Su cabello, de tono anaranjado, caía ondulado y un tanto largo sobre su tez clara y hombros. Si la luz de las lámparas lo alcanzaba de lleno, resaltaba aún más su color. Su actitud al hablar demostraba una notable confianza en sí mismo.
—Herederos, señor ministro —añadió haciendo hincapié en mantener la distinción entre ambos términos.
—¡Como sea! —gritó el político—. Hay un orfanato en las afueras de la ciudad donde solo sobrevivió una niña. ¡Una niña! ¿Qué se supone que debo decir a los medios?
—Las regulaciones no están preparadas para esto, señor ministro —añadió aquel hombre—. Con el avance de la tecnología, cada vez será más complicado explicar estas situaciones.
—Los documentos, señor —dijo Elliott, tratando de retomar la atención del ministro.
—Otro gran problema, la tecnología... —murmuró el anciano antes de dirigirse a Elliott—. Entrégame los documentos. —Tomó una de las plumas que descansaban en la mesa y comenzó a acomodar la mano sobre los formularios, haciendo comentarios en voz baja mientras firmaba.
—Tal vez yo pueda encargarme de limpiar el desastre del orfanato —propuso el asesor a su lado—. Entiendo que podría ser un alivio para el ministro, ya que aún tiene muchas otras responsabilidades que atender.
—Sí, tienes mucha razón, Gavin —respondió este—. Encárgate de que el asunto del orfanato se maneje con discreción, reubica al personal y asegúrate de que no haya ninguna sospecha. Y hazlo de una vez. Ahora, déjenme a solas.
—Entendido, señor —respondió el hombre del cabello naranja antes de levantarse de la mesa del ministro y abandonar el despacho junto con el otro caballero a su lado. Los documentos ya habían sido firmados y la reunión, por ahora, había llegado a su fin.
—Disfrutas este tipo de tareas, ¿no es así? —comentó Elliott de manera desafiante, al notar una expresión de satisfacción en la mirada de Gavin.
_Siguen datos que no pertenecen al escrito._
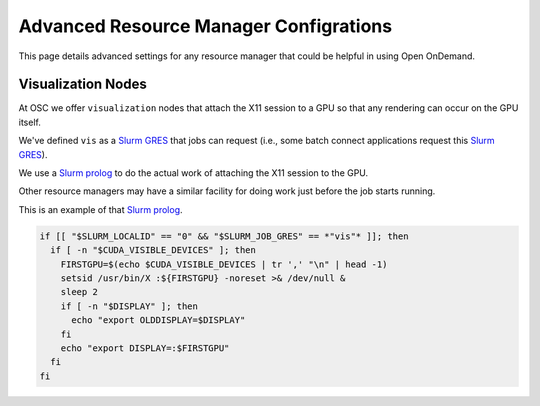 .. _advanced-resource-manager-configs:

Advanced Resource Manager Configrations
=======================================

This page details advanced settings for any resource manager
that could be helpful in using Open OnDemand.

Visualization Nodes
-------------------

At OSC we offer ``visualization`` nodes that attach the X11 session
to a GPU so that any rendering can occur on the GPU itself.

We've defined ``vis`` as a `Slurm GRES`_ that jobs can request (i.e.,
some batch connect applications request this `Slurm GRES`_).

We use a `Slurm prolog`_ to do the actual work of attaching the X11
session to the GPU.

Other resource managers may have a similar facility for doing work 
just before the job starts running.

This is an example of that `Slurm prolog`_. 

.. code-block:: bash

  if [[ "$SLURM_LOCALID" == "0" && "$SLURM_JOB_GRES" == *"vis"* ]]; then
    if [ -n "$CUDA_VISIBLE_DEVICES" ]; then
      FIRSTGPU=$(echo $CUDA_VISIBLE_DEVICES | tr ',' "\n" | head -1)
      setsid /usr/bin/X :${FIRSTGPU} -noreset >& /dev/null &
      sleep 2
      if [ -n "$DISPLAY" ]; then
        echo "export OLDDISPLAY=$DISPLAY"
      fi
      echo "export DISPLAY=:$FIRSTGPU"
    fi
  fi


.. _Slurm prolog: https://slurm.schedmd.com/prolog_epilog.html
.. _Slurm GRES: https://slurm.schedmd.com/gres.html
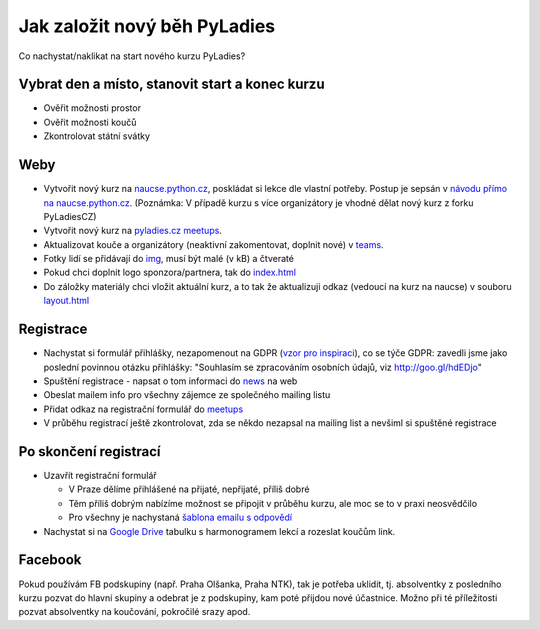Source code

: Jak založit nový běh PyLadies
=============================

Co nachystat/naklikat na start nového kurzu PyLadies?


Vybrat den a místo, stanovit start a konec kurzu
------------------------------------------------

* Ověřit možnosti prostor
* Ověřit možnosti koučů
* Zkontrolovat státní svátky


Weby
----

* Vytvořit nový kurz na `naucse.python.cz <https://naucse.python.cz>`_, poskládat si lekce dle vlastní potřeby. Postup je sepsán v `návodu přímo na naucse.python.cz <https://naucse.python.cz/course/meta/meta/local-run/>`_. (Poznámka: V případě kurzu s více organizátory je vhodné dělat nový kurz z forku PyLadiesCZ)
* Vytvořit nový kurz na `pyladies.cz meetups <https://github.com/PyLadiesCZ/pyladies.cz/tree/master/meetups>`_.
* Aktualizovat kouče a organizátory (neaktivní zakomentovat, doplnit nové) v `teams <https://github.com/PyLadiesCZ/pyladies.cz/tree/master/teams>`_.
* Fotky lidí se přidávají do `img <https://github.com/PyLadiesCZ/pyladies.cz/tree/master/static/img>`_, musí být malé (v kB) a čtveraté
* Pokud chci doplnit logo sponzora/partnera, tak do `index.html <https://github.com/PyLadiesCZ/pyladies.cz/blob/master/templates/index.html>`_
* Do záložky materiály chci vložit aktuální kurz, a to tak že aktualizuji odkaz (vedoucí na kurz na naucse) v souboru `layout.html <https://github.com/PyLadiesCZ/pyladies.cz/blob/master/templates/layout.html>`_


Registrace
----------

* Nachystat si formulář přihlášky, nezapomenout na GDPR (`vzor pro inspiraci <https://github.com/PyLadiesCZ/Resources/tree/master/Forms>`_), co se týče GDPR: zavedli jsme jako poslední povinnou otázku přihlášky: "Souhlasím se zpracováním osobních údajů, viz http://goo.gl/hdEDjo"
* Spuštění registrace - napsat o tom informaci do `news <https://github.com/PyLadiesCZ/pyladies.cz/blob/master/news.yml>`_ na web
* Obeslat mailem info pro všechny zájemce ze společného mailing listu
* Přidat odkaz na registrační formulář do `meetups <https://github.com/PyLadiesCZ/pyladies.cz/tree/master/meetups>`_
* V průběhu registrací ještě zkontrolovat, zda se někdo nezapsal na mailing list a nevšiml si spuštěné registrace


Po skončení registrací
----------------------

* Uzavřít registrační formulář

  * V Praze dělíme přihlášené na přijaté, nepřijaté, příliš dobré
  * Těm příliš dobrým nabízíme možnost se připojit v průběhu kurzu, ale moc se to v praxi neosvědčilo
  * Pro všechny je nachystaná `šablona emailu s odpovědí <https://github.com/PyLadiesCZ/Resources/tree/master/text_template>`_

* Nachystat si na `Google Drive <https://drive.google.com/drive/folders/0B8lWC4m8bQgYZ0FpNHZJQTF1dTA>`_ tabulku s harmonogramem lekcí a rozeslat koučům link.


Facebook
--------

Pokud používám FB podskupiny (např. Praha Olšanka, Praha NTK), tak je potřeba uklidit, tj. absolventky z posledního kurzu pozvat do hlavní skupiny a odebrat je z podskupiny, kam poté přijdou nové účastnice. Možno při té příležitosti pozvat absolventky na koučování, pokročilé srazy apod.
—No importa si disfruto o no mi trabajo —respondió Gavin, alejándose por el corredor—. Lo importante es que esta noche termine pronto y que haya un proceso que simplifique todavía más las cosas.
—Ya veremos qué depara el futuro —dijo Elliott para sí mismo sin estar del todo convencido de las intenciones de Gavin. Ambos se separaron y siguieron caminando, cada uno inmerso en sus propios pensamientos.